### [AIM OF THE TASK]
Beneath this instruction is a block of data; output from it exactly the lines that run from the one containing "# 📊 Fashion" through the one containing "This project is a", inclusive.

Dataset entries:
========================================

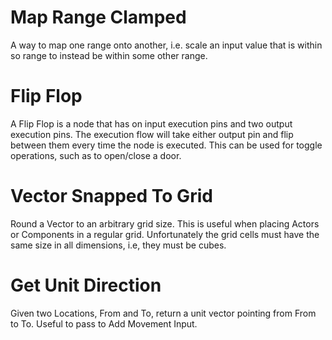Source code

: # Map Range Clamped
A way to map one range onto another, i.e. scale an input value that is within so range to instead be within some other range.

# Flip Flop
A Flip Flop is a node that has on input execution pins and two output execution pins.
The execution flow will take either output pin and flip between them every time the node is executed.
This can be used for toggle operations, such as to open/close a door.

# Vector Snapped To Grid
Round a Vector to an arbitrary grid size.
This is useful when placing Actors or Components in a regular grid.
Unfortunately the grid cells must have the same size in all dimensions, i.e, they must be cubes.

# Get Unit Direction
Given two Locations, From and To, return a unit vector pointing from From to To.
Useful to pass to Add Movement Input.
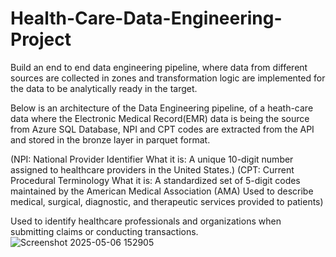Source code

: # Health-Care-Data-Engineering-Project

Build an end to end data engineering pipeline, where data from different sources are collected in zones and transformation logic are implemented for the data to be analytically ready in the target.

Below is an architecture of the Data Engineering pipeline, of a heath-care data where the Electronic Medical Record(EMR) data is being the source from Azure SQL Database, NPI and CPT codes are extracted from the API and stored in the bronze layer in parquet format. 

(NPI: National Provider Identifier
What it is:
A unique 10-digit number assigned to healthcare providers in the United States.)
(CPT: Current Procedural Terminology
What it is:
A standardized set of 5-digit codes maintained by the American Medical Association (AMA)
Used to describe medical, surgical, diagnostic, and therapeutic services provided to patients)

Used to identify healthcare professionals and organizations when submitting claims or conducting transactions.
![Screenshot 2025-05-06 152905](https://github.com/user-attachments/assets/47f18d9e-af21-4a8d-a99b-4e0ce4908d15)


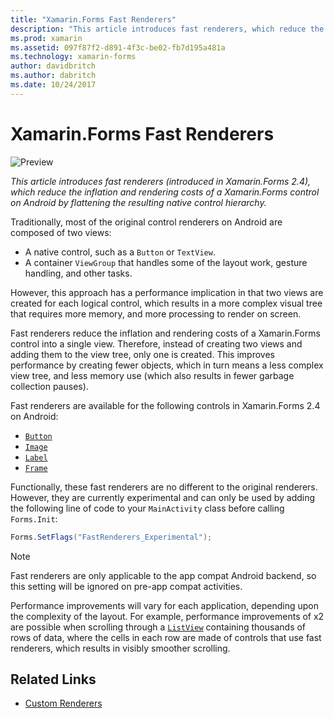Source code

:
 ```yaml
---
title: "Xamarin.Forms Fast Renderers"
description: "This article introduces fast renderers, which reduce the inflation and rendering costs of a Xamarin.Forms control on Android by flattening the resulting native control hierarchy."
ms.prod: xamarin
ms.assetid: 097f87f2-d891-4f3c-be02-fb7d195a481a
ms.technology: xamarin-forms
author: davidbritch
ms.author: dabritch
ms.date: 10/24/2017
---
```


# Xamarin.Forms Fast Renderers

![Preview](~/media/shared/preview.png)

_This article introduces fast renderers (introduced in Xamarin.Forms 2.4), which reduce the inflation and rendering costs of a Xamarin.Forms control on Android by flattening the resulting native control hierarchy._

Traditionally, most of the original control renderers on Android are composed of two views:

- A native control, such as a `Button` or `TextView`.
- A container `ViewGroup` that handles some of the layout work, gesture handling, and other tasks.

However, this approach has a performance implication in that two views are created for each logical control, which results in a more complex visual tree that requires more memory, and more processing to render on screen.

Fast renderers reduce the inflation and rendering costs of a Xamarin.Forms control into a single view. Therefore, instead of creating two views and adding them to the view tree, only one is created. This improves performance by creating fewer objects, which in turn means a less complex view tree, and less memory use (which also results in fewer garbage collection pauses).

Fast renderers are available for the following controls in Xamarin.Forms 2.4 on Android:

- [`Button`](xref:Xamarin.Forms.Button)
- [`Image`](xref:Xamarin.Forms.Image)
- [`Label`](xref:Xamarin.Forms.Label)
- [`Frame`](xref:Xamarin.Forms.Frame)

Functionally, these fast renderers are no different to the original renderers. However, they are currently experimental and can only be used by adding the following line of code to your `MainActivity` class before calling `Forms.Init`:

```csharp
Forms.SetFlags("FastRenderers_Experimental");
```

> [!NOTE]
> Fast renderers are only applicable to the app compat Android backend, so this setting will be ignored on pre-app compat activities.

Performance improvements will vary for each application, depending upon the complexity of the layout. For example, performance improvements of x2 are possible when scrolling through a [`ListView`](xref:Xamarin.Forms.ListView) containing thousands of rows of data, where the cells in each row are made of controls that use fast renderers, which results in visibly smoother scrolling.


## Related Links

- [Custom Renderers](~/xamarin-forms/app-fundamentals/custom-renderer/index.md)
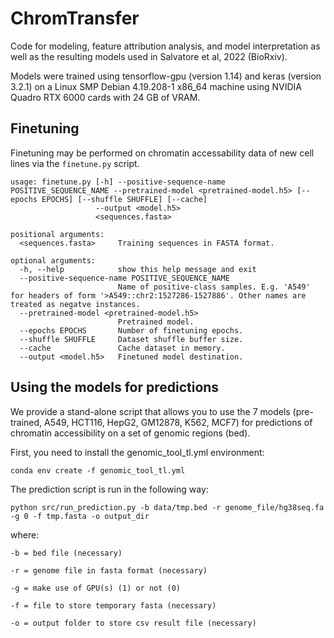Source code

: # ChromTransfer
Code for modeling, feature attribution analysis, and model interpretation as well as the resulting models used in Salvatore et al, 2022 (BioRxiv).

Models were trained using tensorflow-gpu (version 1.14) and keras (version 3.2.1) on a Linux SMP Debian 4.19.208-1 x86_64 machine using NVIDIA Quadro RTX 6000 cards with 24 GB of VRAM.


## Finetuning

Finetuning may be performed on chromatin accessability data of new cell lines via the `finetune.py` script. 

```
usage: finetune.py [-h] --positive-sequence-name POSITIVE_SEQUENCE_NAME --pretrained-model <pretrained-model.h5> [--epochs EPOCHS] [--shuffle SHUFFLE] [--cache]
                   --output <model.h5>
                   <sequences.fasta>

positional arguments:
  <sequences.fasta>     Training sequences in FASTA format.

optional arguments:
  -h, --help            show this help message and exit
  --positive-sequence-name POSITIVE_SEQUENCE_NAME
                        Name of positive-class samples. E.g. 'A549' for headers of form '>A549::chr2:1527286-1527886'. Other names are treated as negatve instances.
  --pretrained-model <pretrained-model.h5>
                        Pretrained model.
  --epochs EPOCHS       Number of finetuning epochs.
  --shuffle SHUFFLE     Dataset shuffle buffer size.
  --cache               Cache dataset in memory.
  --output <model.h5>   Finetuned model destination.
```


## Using the models for predictions

We provide a stand-alone script that allows you to use the 7 models (pre-trained, A549, HCT116, HepG2, GM12878, K562, MCF7) for predictions of chromatin accessibility on a set of genomic regions (bed). 

First, you need to install the genomic_tool_tl.yml environment:
    
    conda env create -f genomic_tool_tl.yml 

The prediction script is run in the following way:
  
    python src/run_prediction.py -b data/tmp.bed -r genome_file/hg38seq.fa -g 0 -f tmp.fasta -o output_dir
  
where:
  
    -b = bed file (necessary)
    
    -r = genome file in fasta format (necessary)
    
    -g = make use of GPU(s) (1) or not (0)
    
    -f = file to store temporary fasta (necessary)
    
    -o = output folder to store csv result file (necessary)
    
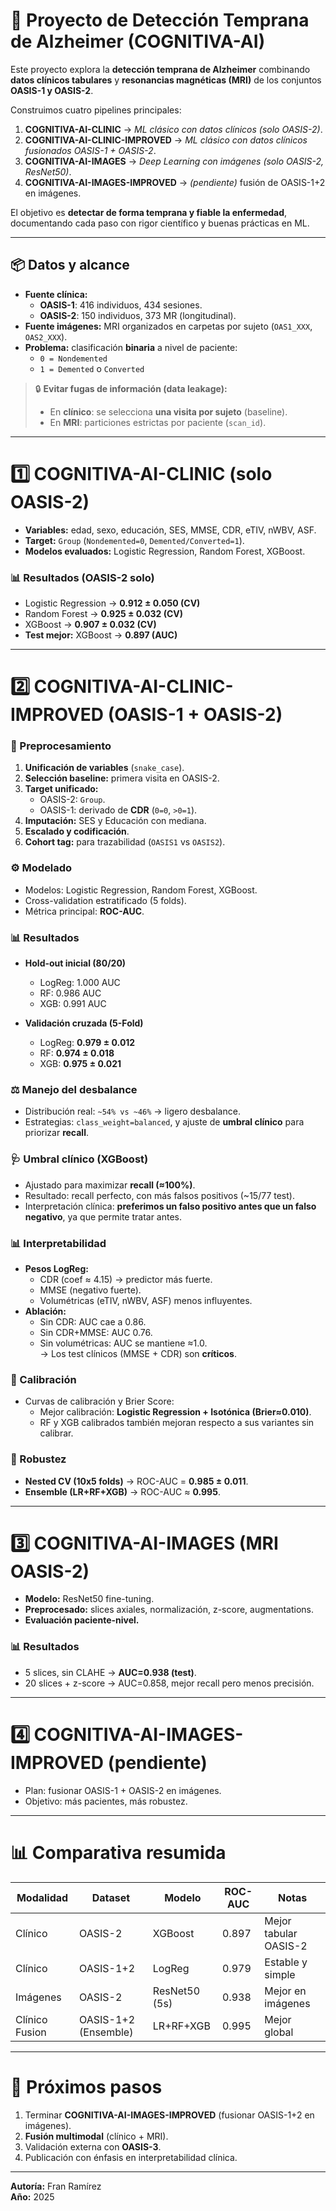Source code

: # 🧠 Proyecto de Detección Temprana de Alzheimer (COGNITIVA-AI)

Este proyecto explora la **detección temprana de Alzheimer** combinando **datos clínicos tabulares** y **resonancias magnéticas (MRI)** de los conjuntos **OASIS-1 y OASIS-2**.  

Construimos cuatro pipelines principales:

1. **COGNITIVA-AI-CLINIC** → *ML clásico con datos clínicos (solo OASIS-2)*.  
2. **COGNITIVA-AI-CLINIC-IMPROVED** → *ML clásico con datos clínicos fusionados OASIS-1 + OASIS-2*.  
3. **COGNITIVA-AI-IMAGES** → *Deep Learning con imágenes (solo OASIS-2, ResNet50)*.  
4. **COGNITIVA-AI-IMAGES-IMPROVED** → *(pendiente)* fusión de OASIS-1+2 en imágenes.  

El objetivo es **detectar de forma temprana y fiable la enfermedad**, documentando cada paso con rigor científico y buenas prácticas en ML.

---

## 📦 Datos y alcance

- **Fuente clínica:**
  - **OASIS-1**: 416 individuos, 434 sesiones.
  - **OASIS-2**: 150 individuos, 373 MR (longitudinal).
- **Fuente imágenes:** MRI organizados en carpetas por sujeto (`OAS1_XXX`, `OAS2_XXX`).  
- **Problema:** clasificación **binaria** a nivel de paciente:
  - `0 = Nondemented`
  - `1 = Demented` o `Converted`  

> 🔒 **Evitar fugas de información (data leakage):**
> - En **clínico**: se selecciona **una visita por sujeto** (baseline).  
> - En **MRI**: particiones estrictas por paciente (`scan_id`).  

---

# 1️⃣ COGNITIVA-AI-CLINIC (solo OASIS-2)

- **Variables:** edad, sexo, educación, SES, MMSE, CDR, eTIV, nWBV, ASF.  
- **Target:** `Group` (`Nondemented=0`, `Demented/Converted=1`).  
- **Modelos evaluados:** Logistic Regression, Random Forest, XGBoost.  

### 📊 Resultados (OASIS-2 solo)
- Logistic Regression → **0.912 ± 0.050 (CV)**  
- Random Forest → **0.925 ± 0.032 (CV)**  
- XGBoost → **0.907 ± 0.032 (CV)**  
- **Test mejor:** XGBoost → **0.897 (AUC)**  

---

# 2️⃣ COGNITIVA-AI-CLINIC-IMPROVED (OASIS-1 + OASIS-2)

### 🧹 Preprocesamiento
1. **Unificación de variables** (`snake_case`).  
2. **Selección baseline:** primera visita en OASIS-2.  
3. **Target unificado:**  
   - OASIS-2: `Group`.  
   - OASIS-1: derivado de **CDR** (`0=0`, `>0=1`).  
4. **Imputación:** SES y Educación con mediana.  
5. **Escalado y codificación**.  
6. **Cohort tag:** para trazabilidad (`OASIS1` vs `OASIS2`).  

### ⚙️ Modelado
- Modelos: Logistic Regression, Random Forest, XGBoost.  
- Cross-validation estratificado (5 folds).  
- Métrica principal: **ROC-AUC**.  

### 📊 Resultados
- **Hold-out inicial (80/20)**  
  - LogReg: 1.000 AUC  
  - RF: 0.986 AUC  
  - XGB: 0.991 AUC  

- **Validación cruzada (5-Fold)**  
  - LogReg: **0.979 ± 0.012**  
  - RF: **0.974 ± 0.018**  
  - XGB: **0.975 ± 0.021**  

### ⚖️ Manejo del desbalance
- Distribución real: `~54% vs ~46%` → ligero desbalance.  
- Estrategias: `class_weight=balanced`, y ajuste de **umbral clínico** para priorizar **recall**.  

### 🩺 Umbral clínico (XGBoost)
- Ajustado para maximizar **recall (≈100%)**.  
- Resultado: recall perfecto, con más falsos positivos (~15/77 test).  
- Interpretación clínica: **preferimos un falso positivo antes que un falso negativo**, ya que permite tratar antes.  

### 📊 Interpretabilidad
- **Pesos LogReg:**  
  - CDR (coef ≈ 4.15) → predictor más fuerte.  
  - MMSE (negativo fuerte).  
  - Volumétricas (eTIV, nWBV, ASF) menos influyentes.  
- **Ablación:**  
  - Sin CDR: AUC cae a 0.86.  
  - Sin CDR+MMSE: AUC 0.76.  
  - Sin volumétricas: AUC se mantiene ≈1.0.  
  → Los test clínicos (MMSE + CDR) son **críticos**.  

### 🔧 Calibración
- Curvas de calibración y Brier Score:  
  - Mejor calibración: **Logistic Regression + Isotónica (Brier≈0.010)**.  
  - RF y XGB calibrados también mejoran respecto a sus variantes sin calibrar.  

### 🧪 Robustez
- **Nested CV (10x5 folds)** → ROC-AUC = **0.985 ± 0.011**.  
- **Ensemble (LR+RF+XGB)** → ROC-AUC ≈ **0.995**.  

---

# 3️⃣ COGNITIVA-AI-IMAGES (MRI OASIS-2)

- **Modelo:** ResNet50 fine-tuning.  
- **Preprocesado:** slices axiales, normalización, z-score, augmentations.  
- **Evaluación paciente-nivel.**  

### 📊 Resultados
- 5 slices, sin CLAHE → **AUC=0.938 (test)**.  
- 20 slices + z-score → AUC=0.858, mejor recall pero menos precisión.  

---

# 4️⃣ COGNITIVA-AI-IMAGES-IMPROVED (pendiente)

- Plan: fusionar OASIS-1 + OASIS-2 en imágenes.  
- Objetivo: más pacientes, más robustez.  

---

# 📊 Comparativa resumida

| Modalidad       | Dataset            | Modelo        | ROC-AUC | Notas |
|-----------------|--------------------|---------------|---------|-------|
| Clínico         | OASIS-2            | XGBoost       | 0.897   | Mejor tabular OASIS-2 |
| Clínico         | OASIS-1+2          | LogReg        | 0.979   | Estable y simple |
| Imágenes        | OASIS-2            | ResNet50 (5s) | 0.938   | Mejor en imágenes |
| Clínico Fusion  | OASIS-1+2 (Ensemble)| LR+RF+XGB     | 0.995   | Mejor global |

---

# 🚀 Próximos pasos

1. Terminar **COGNITIVA-AI-IMAGES-IMPROVED** (fusionar OASIS-1+2 en imágenes).  
2. **Fusión multimodal** (clínico + MRI).  
3. Validación externa con **OASIS-3**.  
4. Publicación con énfasis en interpretabilidad clínica.  

---

**Autoría:** Fran Ramírez  
**Año:** 2025
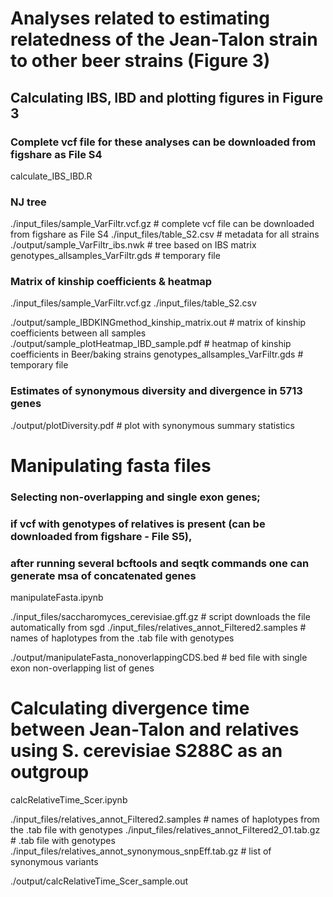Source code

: # Analyses related to estimating relatedness of the Jean-Talon strain to other beer strains (Figure 3)


## Calculating IBS, IBD and plotting figures in Figure 3 
### Complete vcf file for these analyses can be downloaded from figshare as File S4

calculate_IBS_IBD.R


### NJ tree

./input_files/sample_VarFiltr.vcf.gz	# complete vcf file can be downloaded from figshare as File S4
./input_files/table_S2.csv		# metadata for all strains
./output/sample_VarFiltr_ibs.nwk	# tree based on IBS matrix
genotypes_allsamples_VarFiltr.gds	# temporary file


### Matrix of kinship coefficients & heatmap

./input_files/sample_VarFiltr.vcf.gz
./input_files/table_S2.csv

./output/sample_IBDKINGmethod_kinship_matrix.out	# matrix of kinship coefficients between all samples
./output/sample_plotHeatmap_IBD_sample.pdf		# heatmap of kinship coefficients in Beer/baking strains
genotypes_allsamples_VarFiltr.gds			# temporary file


### Estimates of synonymous diversity and divergence in 5713 genes

./output/plotDiversity.pdf		# plot with synonymous summary statistics




# Manipulating fasta files
### Selecting non-overlapping and single exon genes; 
### if vcf with genotypes of relatives is present (can be downloaded from figshare - File S5), 
### after running several bcftools and seqtk commands one can generate msa of concatenated genes

manipulateFasta.ipynb

./input_files/saccharomyces_cerevisiae.gff.gz	# script downloads the file automatically from sgd
./input_files/relatives_annot_Filtered2.samples	# names of haplotypes from the .tab file with genotypes

./output/manipulateFasta_nonoverlappingCDS.bed	# bed file with single exon non-overlapping list of genes




# Calculating divergence time between Jean-Talon and relatives using S. cerevisiae S288C as an outgroup

calcRelativeTime_Scer.ipynb

./input_files/relatives_annot_Filtered2.samples		# names of haplotypes from the .tab file with genotypes
./input_files/relatives_annot_Filtered2_01.tab.gz	# .tab file with genotypes
./input_files/relatives_annot_synonymous_snpEff.tab.gz	# list of synonymous variants

./output/calcRelativeTime_Scer_sample.out
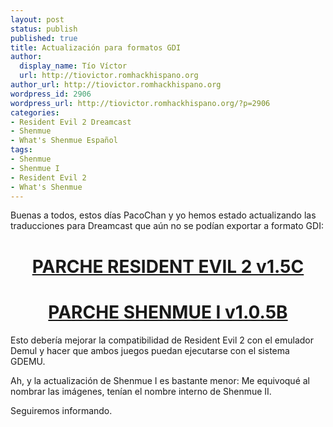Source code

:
 ```yaml
---
layout: post
status: publish
published: true
title: Actualización para formatos GDI
author:
  display_name: Tío Víctor
  url: http://tiovictor.romhackhispano.org
author_url: http://tiovictor.romhackhispano.org
wordpress_id: 2906
wordpress_url: http://tiovictor.romhackhispano.org/?p=2906
categories:
- Resident Evil 2 Dreamcast
- Shenmue
- What's Shenmue Español
tags:
- Shenmue
- Shenmue I
- Resident Evil 2
- What's Shenmue
---
```

Buenas a todos, estos días PacoChan y yo hemos estado actualizando las traducciones para 
Dreamcast que aún no se podían exportar a formato GDI:

<h1 style="text-align: center;"><a href="http://www.mediafire.com/download/o5vpgcn3ouioq5v/ResidentEvil2DC-V15C.7z" target="_blank">PARCHE 
RESIDENT EVIL 2 v1.5C</a></h1>  
<h1 style="text-align: center;"><a href="http://www.mediafire.com/download/1m6fenyl53bih70/ShenmueIEnEspa%C3%B1ol105b.7z" target="_blank">PARCHE 
SHENMUE I v1.0.5B</a></h1>  
Esto debería mejorar la compatibilidad de Resident Evil 2 con el emulador Demul y hacer que 
ambos juegos puedan ejecutarse con el sistema GDEMU.

Ah, y la actualización de Shenmue I es bastante menor: Me equivoqué al nombrar las imágenes, 
tenían el nombre interno de Shenmue II.

Seguiremos informando.
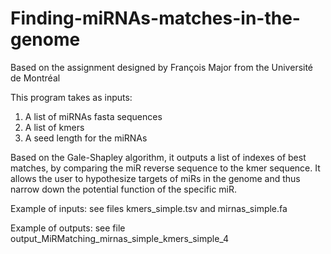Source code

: # Finding-miRNAs-matches-in-the-genome
Based on the assignment designed by François Major from the Université de Montréal

This program takes as inputs:
1. A list of miRNAs fasta sequences
2. A list of kmers
3. A seed length for the miRNAs

Based on the Gale-Shapley algorithm, it outputs a list of indexes of best matches, by comparing the miR reverse sequence to the kmer sequence. It allows the user to hypothesize targets of miRs in the genome and thus narrow down the potential function of the specific miR.

Example of inputs: see files kmers_simple.tsv and mirnas_simple.fa

Example of outputs: see file output_MiRMatching_mirnas_simple_kmers_simple_4
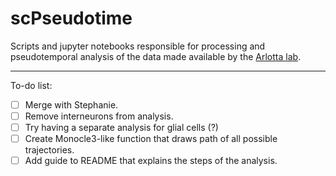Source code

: # scPseudotime
 Scripts and jupyter notebooks responsible for processing and pseudotemporal analysis of the data made available by the [Arlotta lab](https://www.nature.com/articles/s41586-021-03670-5).


---

To-do list:
- [ ] Merge with Stephanie.
- [ ] Remove interneurons from analysis.  
- [ ] Try having a separate analysis for glial cells (?)
- [ ] Create Monocle3-like function that draws path of all possible trajectories.
- [ ] Add guide to README that explains the steps of the analysis.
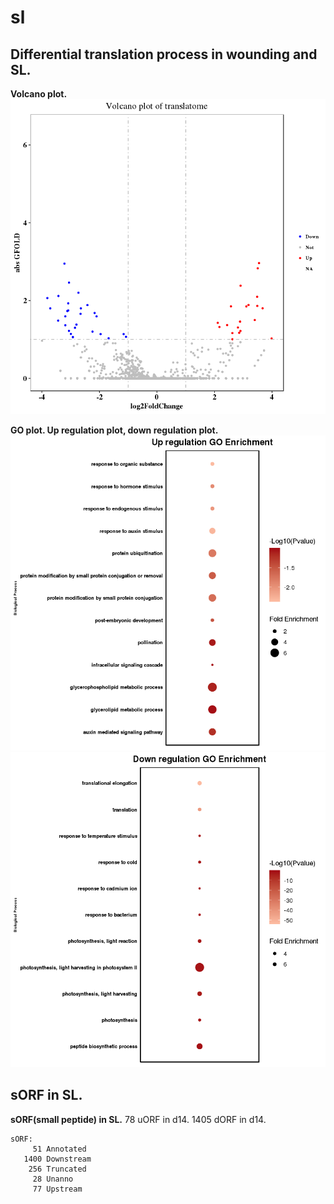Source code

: # sl

## Differential translation process in wounding and SL.
**Volcano plot.**
![](image/volcanon.png)

**GO plot. Up regulation plot, down regulation plot.**
![](image/upgo.png)
![](image/downgo.png)

## sORF in SL.

**sORF(small peptide) in SL.**
	78 uORF in d14.
	1405 dORF in d14.
	
	sORF:
	     51 Annotated
	   1400 Downstream
	    256 Truncated
	     28 Unanno
	     77 Upstream


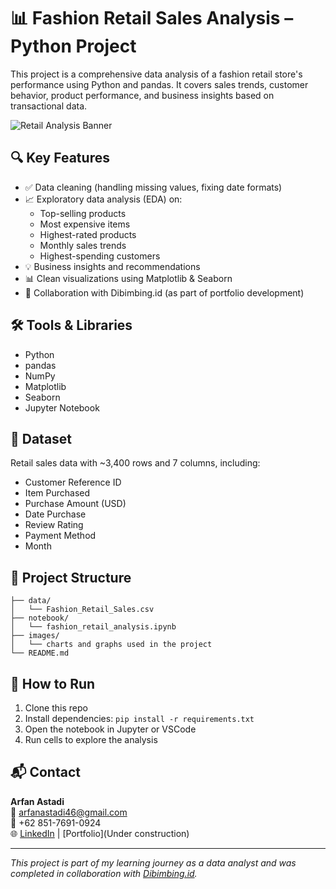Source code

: 
# 📊 Fashion Retail Sales Analysis – Python Project

This project is a comprehensive data analysis of a fashion retail store's performance using Python and pandas. It covers sales trends, customer behavior, product performance, and business insights based on transactional data.

![Retail Analysis Banner](https://via.placeholder.com/800x200.png?text=Fashion+Retail+Sales+Analysis)

## 🔍 Key Features
- ✅ Data cleaning (handling missing values, fixing date formats)
- 📈 Exploratory data analysis (EDA) on:
  - Top-selling products
  - Most expensive items
  - Highest-rated products
  - Monthly sales trends
  - Highest-spending customers
- 💡 Business insights and recommendations
- 📊 Clean visualizations using Matplotlib & Seaborn
- 🤝 Collaboration with Dibimbing.id (as part of portfolio development)

## 🛠️ Tools & Libraries
- Python
- pandas
- NumPy
- Matplotlib
- Seaborn
- Jupyter Notebook

## 📁 Dataset
Retail sales data with ~3,400 rows and 7 columns, including:
- Customer Reference ID
- Item Purchased
- Purchase Amount (USD)
- Date Purchase
- Review Rating
- Payment Method
- Month

## 📌 Project Structure
```
├── data/
│   └── Fashion_Retail_Sales.csv
├── notebook/
│   └── fashion_retail_analysis.ipynb
├── images/
│   └── charts and graphs used in the project
└── README.md
```

## 🚀 How to Run
1. Clone this repo
2. Install dependencies: `pip install -r requirements.txt`
3. Open the notebook in Jupyter or VSCode
4. Run cells to explore the analysis

## 📬 Contact
**Arfan Astadi**  
📧 arfanastadi46@gmail.com  
📱 +62 851-7691-0924  
🌐 [LinkedIn](https://www.linkedin.com/in/arfan-astadi-3ab480301/) | [Portfolio](Under construction)

---

_This project is part of my learning journey as a data analyst and was completed in collaboration with [Dibimbing.id](https://dibimbing.id)._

========================================

### [TASK RESULT]
# 📊 Fashion Retail Sales Analysis – Python Project

This project is a comprehensive data analysis of a fashion retail store's performance using Python and pandas. It covers sales trends, customer behavior, product performance, and business insights based on transactional data.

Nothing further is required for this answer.